[SOURCE]:
-- start --
The target specification method according to supplementary note 17, wherein in the recognition, the positions of the corners present on the front surface of the target are recognized in accordance with an amount of change in a feature in the image.

(Supplementary Note 19)

The target specification method according to supplementary note 17, wherein in the recognition, the image of the target is input to a machine learning device that has learned images of a plurality of the targets, and the positions of the corners present on the front surface of the target are recognized.

(Supplementary Note 20)

The target specification method according to supplementary note 17, wherein

- a plurality of pieces of the similar data are registered in dictionary data, and
- in the searching, the similar data similar to the image of the target is searched for by specifying, from the dictionary data, similar data in which the acquired heights of the image capturing apparatuses are similar to each other and a degree of error in the positions of the corners present on the front surface of the target is small.

(Supplementary Note 21)

The target specification method according to supplementary note 17, wherein the state of the target is a three-dimensional posture and position of the target.

(Supplementary Note 22)

The target specification method according to supplementary note 17, wherein

- the target has a rectangular parallelepiped shape,
- the number of the positions of the corners present on the front surface of the target is four, and
- the number of the positions of the corners present on the rear surface of the target is four.

(Supplementary Note 23)

The target specification method according to supplementary note 17, wherein the target is a pallet having a fixed size, and the image capturing apparatus is an RGB-D camera.

(Supplementary Note 24)

The target specification method according to supplementary note 21, in the specification, a three-dimensional posture and position of the target is specified by solving a PnP problem using the recognized positions of the corners present on the front surface of the target and the estimated positions of the corners present on the rear surface of the target.

(Supplementary Note 25)

A non-transitory computer readable medium storing a program for causing an information processing apparatus to:

- capture an image of a target by using an image capturing apparatus;
- acquire a height of the image capturing apparatus;
- recognize positions of corners present on a front surface of the target in the image of the target captured by using the image capturing apparatus;
- search for similar data similar to the image of the target in accordance with the acquired height of the image capturing apparatus and the recognized positions of the corners present on the front surface of the target;
- estimate positions of corners present on a rear surface of the target in accordance with the similar data that has been searched for; and
- specify a state of the target in accordance with the recognized positions of the corners present on the front surface of the target and the estimated positions of the corners present on the rear surface of the target.

(Supplementary Note 26)

The non-transitory computer readable medium storing a program according to supplementary note 25, wherein in the recognition, the positions of the corners present on the front surface of the target are recognized in accordance with an amount of change in a feature in the image.

(Supplementary Note 27)
-- end --
[WRITTEN TASKS]:
1/ Rewrite the paragraph of the patent excerpt that begins "A non-transitory computer readable medium storing a program" as a shorter list, keeping its main facts.
2/ Transcribe the portion of the patent excerpt between "(Supplementary Note 23)" and "an RGB-D camera.", inclusive.
3/ Answer the following questions using the patent excerpt.
(a) When the target is a pallet of fixed size, what type of camera is the image capturing apparatus?
(b) What problem is solved to specify the three-dimensional posture and position of the target?
(c) When the target has a rectangular parallelepiped shape, how many corner positions are present on its rear surface?
The records that follow were taken from a separate source.

[Extracted records]:
-- start --
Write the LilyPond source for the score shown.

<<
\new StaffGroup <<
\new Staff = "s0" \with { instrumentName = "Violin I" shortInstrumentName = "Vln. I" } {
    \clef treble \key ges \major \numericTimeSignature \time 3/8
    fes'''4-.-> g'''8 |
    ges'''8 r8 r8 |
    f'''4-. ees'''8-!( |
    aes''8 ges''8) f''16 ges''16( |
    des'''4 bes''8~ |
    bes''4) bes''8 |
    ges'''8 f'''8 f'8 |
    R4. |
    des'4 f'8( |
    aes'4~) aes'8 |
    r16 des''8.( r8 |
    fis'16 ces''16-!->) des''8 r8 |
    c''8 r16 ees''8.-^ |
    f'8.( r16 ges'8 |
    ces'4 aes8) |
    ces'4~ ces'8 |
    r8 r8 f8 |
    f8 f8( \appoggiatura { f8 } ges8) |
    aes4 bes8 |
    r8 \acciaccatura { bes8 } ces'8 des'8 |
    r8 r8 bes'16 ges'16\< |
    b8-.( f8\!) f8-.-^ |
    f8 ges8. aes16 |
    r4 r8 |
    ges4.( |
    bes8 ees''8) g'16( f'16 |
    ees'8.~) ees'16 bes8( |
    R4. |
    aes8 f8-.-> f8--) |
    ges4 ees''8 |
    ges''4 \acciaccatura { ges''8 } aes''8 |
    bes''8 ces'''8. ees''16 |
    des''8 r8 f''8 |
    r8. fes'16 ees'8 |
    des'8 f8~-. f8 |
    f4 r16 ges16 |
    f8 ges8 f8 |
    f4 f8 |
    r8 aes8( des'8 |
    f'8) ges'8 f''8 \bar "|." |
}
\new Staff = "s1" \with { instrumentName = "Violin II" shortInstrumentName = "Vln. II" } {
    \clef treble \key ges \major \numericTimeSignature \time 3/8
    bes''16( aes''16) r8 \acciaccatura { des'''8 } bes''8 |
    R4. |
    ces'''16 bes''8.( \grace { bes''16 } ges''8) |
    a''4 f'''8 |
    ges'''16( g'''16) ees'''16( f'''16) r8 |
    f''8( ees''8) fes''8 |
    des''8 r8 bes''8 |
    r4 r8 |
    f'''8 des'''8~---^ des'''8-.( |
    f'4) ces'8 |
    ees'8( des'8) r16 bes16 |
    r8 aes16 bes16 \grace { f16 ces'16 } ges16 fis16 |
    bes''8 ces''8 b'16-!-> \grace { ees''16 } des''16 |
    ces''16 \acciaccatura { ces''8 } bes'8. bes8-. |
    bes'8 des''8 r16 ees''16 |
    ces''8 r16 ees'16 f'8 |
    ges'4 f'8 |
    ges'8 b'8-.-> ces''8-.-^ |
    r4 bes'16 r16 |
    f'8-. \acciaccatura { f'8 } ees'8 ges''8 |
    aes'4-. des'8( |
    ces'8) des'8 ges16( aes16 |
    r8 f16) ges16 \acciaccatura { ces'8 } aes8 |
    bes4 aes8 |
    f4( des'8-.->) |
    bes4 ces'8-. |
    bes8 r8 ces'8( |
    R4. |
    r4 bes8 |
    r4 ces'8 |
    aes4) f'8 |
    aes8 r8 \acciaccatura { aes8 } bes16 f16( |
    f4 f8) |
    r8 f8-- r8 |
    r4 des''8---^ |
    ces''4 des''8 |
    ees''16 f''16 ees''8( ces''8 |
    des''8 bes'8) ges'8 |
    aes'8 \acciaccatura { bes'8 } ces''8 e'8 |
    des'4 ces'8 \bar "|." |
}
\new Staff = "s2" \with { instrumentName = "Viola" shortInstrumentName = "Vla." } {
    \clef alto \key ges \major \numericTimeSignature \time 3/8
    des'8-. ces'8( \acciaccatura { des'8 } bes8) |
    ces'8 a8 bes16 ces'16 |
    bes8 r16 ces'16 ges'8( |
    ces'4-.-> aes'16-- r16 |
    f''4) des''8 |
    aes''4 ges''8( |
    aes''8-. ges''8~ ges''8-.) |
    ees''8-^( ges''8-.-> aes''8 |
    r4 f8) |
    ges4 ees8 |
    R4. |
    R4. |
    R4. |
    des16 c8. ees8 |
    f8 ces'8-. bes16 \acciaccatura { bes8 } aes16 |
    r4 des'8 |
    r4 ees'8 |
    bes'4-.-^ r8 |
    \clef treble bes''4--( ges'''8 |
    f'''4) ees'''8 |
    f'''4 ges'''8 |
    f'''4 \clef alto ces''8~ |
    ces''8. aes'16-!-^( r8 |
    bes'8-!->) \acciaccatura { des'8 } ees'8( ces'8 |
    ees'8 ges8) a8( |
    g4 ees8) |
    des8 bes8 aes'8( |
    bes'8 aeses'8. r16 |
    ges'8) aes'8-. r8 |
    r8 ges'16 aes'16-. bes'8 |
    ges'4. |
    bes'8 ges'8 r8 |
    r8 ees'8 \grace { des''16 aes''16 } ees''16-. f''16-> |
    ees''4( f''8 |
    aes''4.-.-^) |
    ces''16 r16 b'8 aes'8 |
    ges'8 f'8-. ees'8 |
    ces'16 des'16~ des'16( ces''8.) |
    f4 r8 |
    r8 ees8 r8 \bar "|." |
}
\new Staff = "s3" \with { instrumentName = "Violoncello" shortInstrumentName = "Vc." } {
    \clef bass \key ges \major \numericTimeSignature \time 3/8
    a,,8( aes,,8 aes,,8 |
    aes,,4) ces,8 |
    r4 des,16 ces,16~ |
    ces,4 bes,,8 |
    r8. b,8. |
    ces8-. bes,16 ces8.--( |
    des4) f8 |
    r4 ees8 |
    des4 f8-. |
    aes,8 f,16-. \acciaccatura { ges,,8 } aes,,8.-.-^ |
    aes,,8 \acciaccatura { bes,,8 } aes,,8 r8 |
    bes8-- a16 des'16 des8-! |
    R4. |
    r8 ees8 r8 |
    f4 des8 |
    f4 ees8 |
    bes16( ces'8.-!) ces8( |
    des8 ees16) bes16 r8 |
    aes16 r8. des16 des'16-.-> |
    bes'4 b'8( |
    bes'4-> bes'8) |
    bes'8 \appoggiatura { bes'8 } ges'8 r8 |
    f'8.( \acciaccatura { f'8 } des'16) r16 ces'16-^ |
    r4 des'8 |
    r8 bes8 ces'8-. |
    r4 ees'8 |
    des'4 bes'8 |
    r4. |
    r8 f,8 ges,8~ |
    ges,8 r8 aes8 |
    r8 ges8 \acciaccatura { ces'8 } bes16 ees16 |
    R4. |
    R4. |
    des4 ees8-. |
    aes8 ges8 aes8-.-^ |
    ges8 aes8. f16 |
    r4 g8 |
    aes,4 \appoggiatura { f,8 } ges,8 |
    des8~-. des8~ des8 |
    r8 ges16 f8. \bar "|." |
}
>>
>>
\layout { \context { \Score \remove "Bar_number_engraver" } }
-- end --
[EXERCISE SOLUTIONS]:
1/
A non-transitory computer readable medium stores a program that causes an information processing apparatus to:
- capture an image of a target with an image capturing apparatus;
- acquire the height of that apparatus;
- recognize the positions of the corners on the target's front surface in the image;
- search for data similar to the image based on the acquired height and the recognized front corner positions;
- estimate the positions of the corners on the target's rear surface from the similar data found;
- specify the target's state from the recognized front corner positions and the estimated rear corner positions.

2/
(Supplementary Note 23)

The target specification method according to supplementary note 17, wherein the target is a pallet having a fixed size, and the image capturing apparatus is an RGB-D camera.

3/
(a) An RGB-D camera.
(b) A PnP problem.
(c) Four.